Data to use Block Start

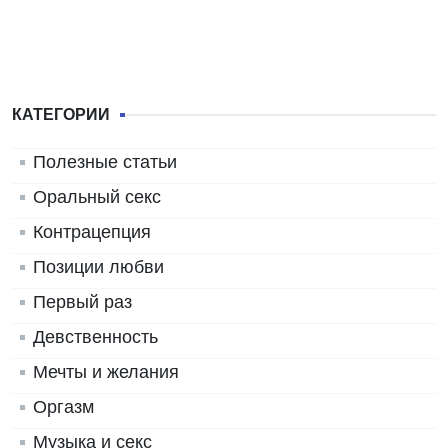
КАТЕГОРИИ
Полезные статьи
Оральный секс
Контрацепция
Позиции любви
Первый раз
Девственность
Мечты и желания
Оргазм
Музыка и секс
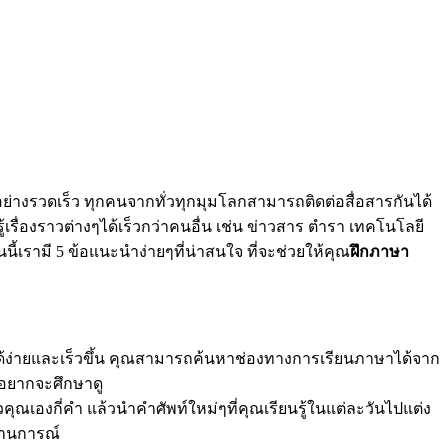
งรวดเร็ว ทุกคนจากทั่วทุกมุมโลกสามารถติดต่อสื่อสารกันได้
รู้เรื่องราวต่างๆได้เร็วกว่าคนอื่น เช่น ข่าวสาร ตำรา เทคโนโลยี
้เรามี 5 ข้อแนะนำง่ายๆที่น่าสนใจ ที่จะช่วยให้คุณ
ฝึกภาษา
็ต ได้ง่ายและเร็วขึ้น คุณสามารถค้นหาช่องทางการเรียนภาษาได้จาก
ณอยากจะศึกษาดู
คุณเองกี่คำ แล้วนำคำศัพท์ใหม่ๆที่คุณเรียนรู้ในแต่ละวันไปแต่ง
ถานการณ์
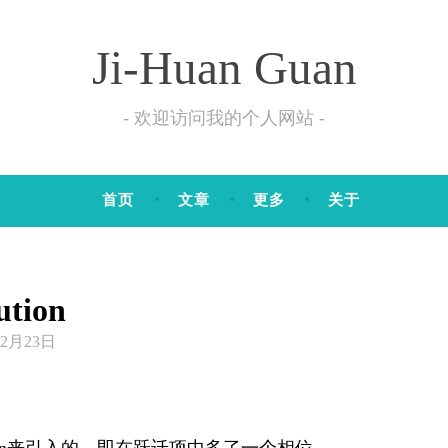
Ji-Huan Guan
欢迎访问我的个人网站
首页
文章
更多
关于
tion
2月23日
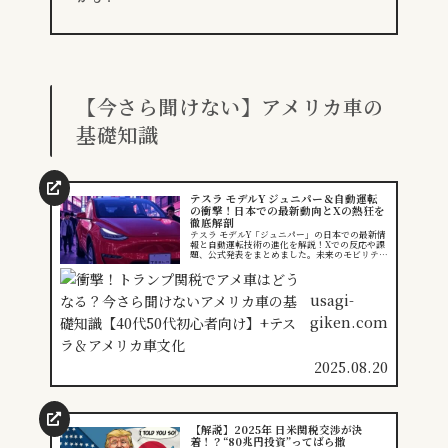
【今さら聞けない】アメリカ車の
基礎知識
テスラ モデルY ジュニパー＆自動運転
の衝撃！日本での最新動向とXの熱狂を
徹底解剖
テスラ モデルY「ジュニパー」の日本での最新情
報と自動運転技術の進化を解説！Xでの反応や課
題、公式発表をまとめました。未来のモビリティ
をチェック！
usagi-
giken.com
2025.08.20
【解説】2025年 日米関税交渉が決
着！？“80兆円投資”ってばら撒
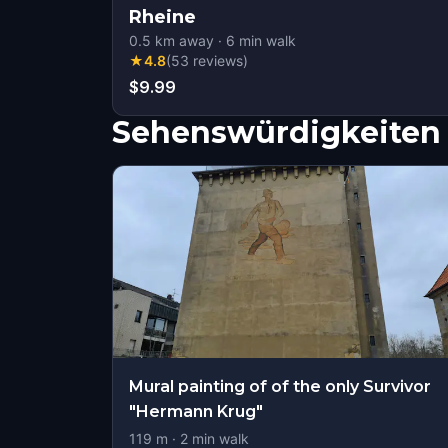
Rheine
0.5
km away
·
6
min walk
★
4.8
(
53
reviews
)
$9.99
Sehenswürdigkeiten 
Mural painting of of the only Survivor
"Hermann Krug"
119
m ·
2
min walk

Data to use Block End

> _Work to complete_: Repeat the data above exactly, but not the pictures.

> _Answer box_:
КАТЕГОРИИ
Полезные статьи
Оральный секс
Контрацепция
Позиции любви
Первый раз
Девственность
Мечты и желания
Оргазм
Музыка и секс
งรวดเร็ว ทุกคนจากทั่วทุกมุมโลกสามารถติดต่อสื่อสารกันได้
รู้เรื่องราวต่างๆได้เร็วกว่าคนอื่น เช่น ข่าวสาร ตำรา เทคโนโลยี
้เรามี 5 ข้อแนะนำง่ายๆที่น่าสนใจ ที่จะช่วยให้คุณ
ฝึกภาษา
็ต ได้ง่ายและเร็วขึ้น คุณสามารถค้นหาช่องทางการเรียนภาษาได้จาก
ณอยากจะศึกษาดู
คุณเองกี่คำ แล้วนำคำศัพท์ใหม่ๆที่คุณเรียนรู้ในแต่ละวันไปแต่ง
ถานการณ์
Ji-Huan Guan
欢迎访问我的个人网站
首页
文章
更多
关于
tion
2月23日
【今さら聞けない】アメリカ車の
基礎知識
テスラ モデルY ジュニパー＆自動運転
の衝撃！日本での最新動向とXの熱狂を
徹底解剖
テスラ モデルY「ジュニパー」の日本での最新情
報と自動運転技術の進化を解説！Xでの反応や課
題、公式発表をまとめました。未来のモビリティ
をチェック！
usagi-
giken.com
2025.08.20
【解説】2025年 日米関税交渉が決
着！？“80兆円投資”ってばら撒
Rheine
0.5
km away
·
6
min walk
★
4.8
(
53
reviews
)
$9.99
Sehenswürdigkeiten 
Mural painting of of the only Survivor
"Hermann Krug"
119
m ·
2
min walk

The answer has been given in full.